Thailand's public health minister next week will announce details of government plans to break the patents on two drugs, reportedly one used to treat HIV/AIDS and another for heart disease, a ministry official said Thursday.
The official was responding to reports in the Thai press that Public Health Minister Mongkol Na Songkhla had said that Thailand would declare compulsory licensing for at least two drugs because their high cost constituted a crisis for the health sector.
Mongkol declined to name the drugs or give further details, and other officials also refused to say more when contacted Thursday.
An announcement would come Monday, said a spokeswoman for the Public Health Ministry, who insisted on not being named because of the plan to release the information on Jan. 29.
According to international trade rules, a government may issue a compulsory license to manufacture a generic drug in case of a national public health emergency, even if it has not licensed it from the patent holder.
Several countries have produced drugs to fight HIV, the virus that causes AIDS, under compulsory licensing.
More than 500,000 people in Thailand are living with HIV, according the UNAIDS, the U.N. agency that coordinates the global fight against the deadly virus.
Dr.
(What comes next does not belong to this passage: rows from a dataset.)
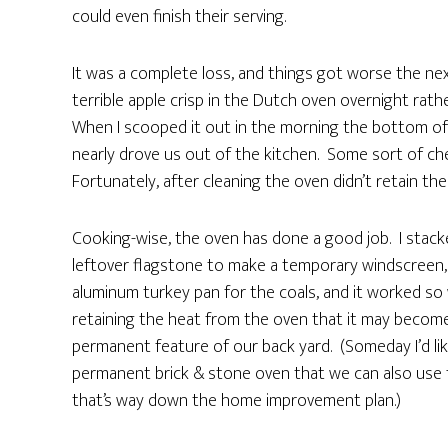
could even finish their serving.
It was a complete loss, and things got worse the ne
terrible apple crisp in the Dutch oven overnight rath
When I scooped it out in the morning the bottom of t
nearly drove us out of the kitchen. Some sort of chem
Fortunately, after cleaning the oven didn’t retain the 
Cooking-wise, the oven has done a good job. I stac
leftover flagstone to make a temporary windscreen,
aluminum turkey pan for the coals, and it worked so 
retaining the heat from the oven that it may become
permanent feature of our back yard. (Someday I’d lik
permanent brick & stone oven that we can also use f
that’s way down the home improvement plan.)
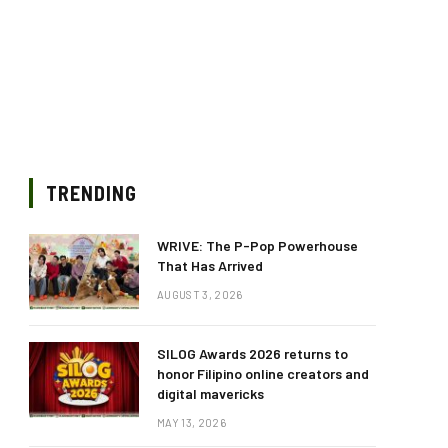
TRENDING
WRIVE: The P-Pop Powerhouse
That Has Arrived
AUGUST 3, 2026
SILOG Awards 2026 returns to
honor Filipino online creators and
digital mavericks
MAY 13, 2026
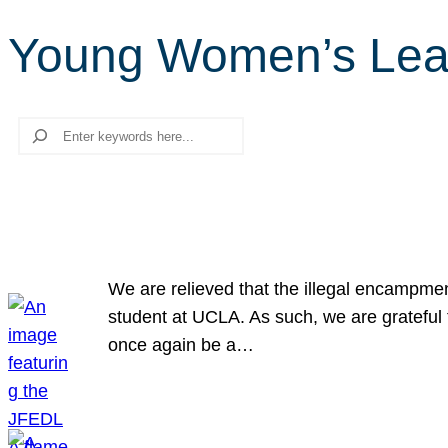
Young Women’s Lea
Search
We are relieved that the illegal encampme
student at UCLA. As such, we are grateful 
once again be a…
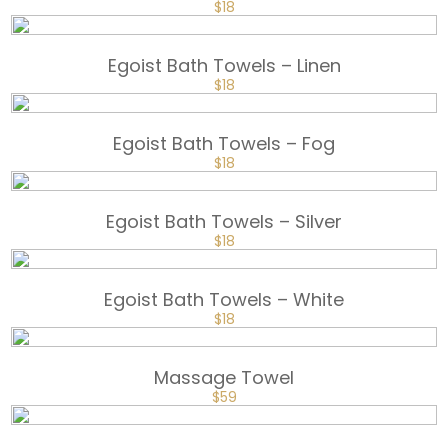
ORIGINAL
CURRENT
$
18
PRICE
PRICE
WAS:
IS:
$25.
$18.
Egoist Bath Towels – Linen
ORIGINAL
CURRENT
$
18
PRICE
PRICE
WAS:
IS:
$25.
$18.
Egoist Bath Towels – Fog
ORIGINAL
CURRENT
$
18
PRICE
PRICE
WAS:
IS:
$25.
$18.
Egoist Bath Towels – Silver
ORIGINAL
CURRENT
$
18
PRICE
PRICE
WAS:
IS:
$25.
$18.
Egoist Bath Towels – White
ORIGINAL
CURRENT
$
18
PRICE
PRICE
WAS:
IS:
$25.
$18.
Massage Towel
$
59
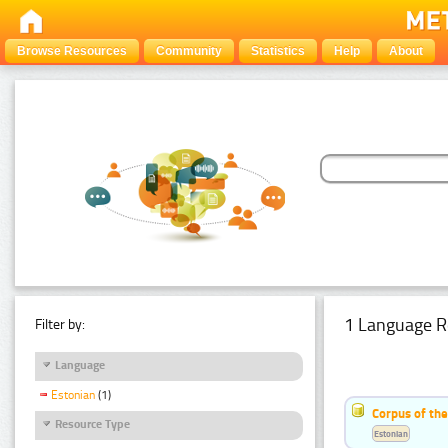
Browse Resources
Community
Statistics
Help
About
1 Language R
Filter by:
Language
Estonian
(1)
Corpus of the
Resource Type
Estonian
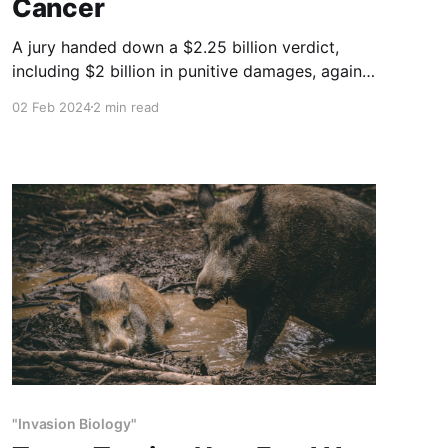
Cancer
A jury handed down a $2.25 billion verdict,
including $2 billion in punitive damages, against
agrochemical giant Monsanto, according to the
02 Feb 2024
2 min read
lawyers of a man who said he developed
cancer from using the company’s weed killer,
Roundup.
"Invasion Biology"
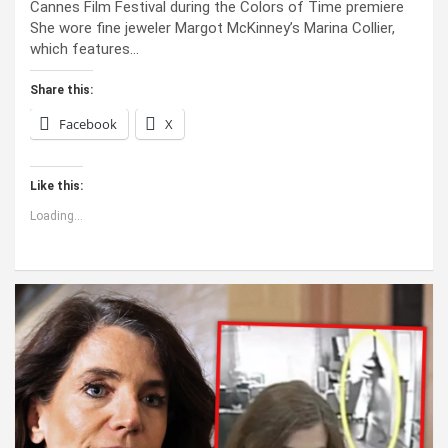
Cannes Film Festival during the Colors of Time premiere
She wore fine jeweler Margot McKinney’s Marina Collier,
which features…
Share this:
Facebook
X
Like this:
Loading...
David Wilson, the medical co-ordinator in Thailand for Medicins San Frontieres-Belgium, a medical non-governmental organization, said it would not be surprising if the drug to treat HIV was Kaletra, which is produced by Abbott Laboratories.
"Kaletra is the obvious candidate. It is an essential drug for people with HIV, and as time goes by, more people will need it," he said.
Kaletra is a so-called "second-line" drug, used after "first-line" therapies start to lose their effectiveness.
Post Today, a Thai-language newspaper, cited an unnamed medical activist as saying that the drug for treatment of heart conditions was likely to be Plavix, which is sold by Sanofi-Aventis and Bristol-Myers Squibb.
Late last year, Thailand ordered compulsory licensing for Efavirenz, an antiretroviral AIDS drug.
A report issued jointly in August last year by the World Bank and the Public Health Ministry suggested it made economic sense for Thailand to exercise compulsory licensing.
The high cost of many commercially licensed HIV drugs is a strong incentive for compulsory licensing, said Wilson.
"If they are going to treat all people who need that drug (Kaletra), it needs to be cheaper," he said.
However, Thailand's Pharmaceutical Research & Manufacturers Association reacted harshly to what it said were plans to force more companies to relinquish patents.
The Public Health Ministry was targeting other drugs in addition to those for AIDS, including antibiotics and treatments for heart disease and cancer, its president, Teera Chakajnarodom, said in a statement.
"Leading members of the association ... have confirmed to me that their plans for further investment in Thailand will be put on hold pending a review of the foreign investment climate," Teera said. "They are concerned about continuing to invest in a country where the government cannot provide a basic guarantee for the safety of their assets."
"We fully appreciate the health challenges and financial constraints that the Ministry of Public Health faces. However, the best response to this situation is to engage constructively with industry to find a mutually agreeable solution," he said.